Supplied material
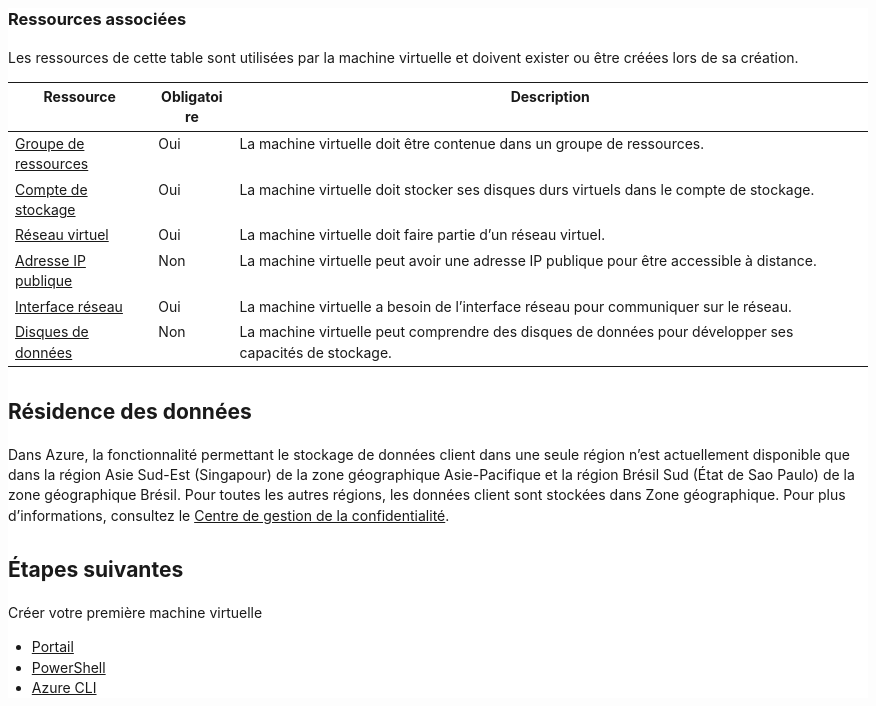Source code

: ### <a name="related-resources"></a>Ressources associées
Les ressources de cette table sont utilisées par la machine virtuelle et doivent exister ou être créées lors de sa création.

| Ressource | Obligatoire | Description |
| --- | --- | --- |
| [Groupe de ressources](../../azure-resource-manager/management/overview.md) |Oui |La machine virtuelle doit être contenue dans un groupe de ressources. |
| [Compte de stockage](../../storage/common/storage-account-create.md) |Oui |La machine virtuelle doit stocker ses disques durs virtuels dans le compte de stockage. |
| [Réseau virtuel](../../virtual-network/virtual-networks-overview.md) |Oui |La machine virtuelle doit faire partie d’un réseau virtuel. |
| [Adresse IP publique](../../virtual-network/public-ip-addresses.md) |Non |La machine virtuelle peut avoir une adresse IP publique pour être accessible à distance. |
| [Interface réseau](../../virtual-network/virtual-network-network-interface.md) |Oui |La machine virtuelle a besoin de l’interface réseau pour communiquer sur le réseau. |
| [Disques de données](attach-managed-disk-portal.md?toc=%2fazure%2fvirtual-machines%2fwindows%2ftoc.json) |Non |La machine virtuelle peut comprendre des disques de données pour développer ses capacités de stockage. |


## <a name="data-residency"></a>Résidence des données

Dans Azure, la fonctionnalité permettant le stockage de données client dans une seule région n’est actuellement disponible que dans la région Asie Sud-Est (Singapour) de la zone géographique Asie-Pacifique et la région Brésil Sud (État de Sao Paulo) de la zone géographique Brésil. Pour toutes les autres régions, les données client sont stockées dans Zone géographique. Pour plus d’informations, consultez le [Centre de gestion de la confidentialité](https://azuredatacentermap.azurewebsites.net/).


## <a name="next-steps"></a>Étapes suivantes

Créer votre première machine virtuelle

- [Portail](quick-create-portal.md)
- [PowerShell](quick-create-powershell.md)
- [Azure CLI](quick-create-cli.md)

Required action
Give the data from its first line through the line containing "Les ressources de" as a Markdown table with the columns Row and Text, numbering the lines and skipping blank ones. Leave the pictures out.

Response area
| Row | Text |
|---|---|
| 1 | Source code |
| 2 | : ### <a name="related-resources"></a>Ressources associées |
| 3 | Les ressources de cette table sont utilisées par la machine virtuelle et doivent exister ou être créées lors de sa création. |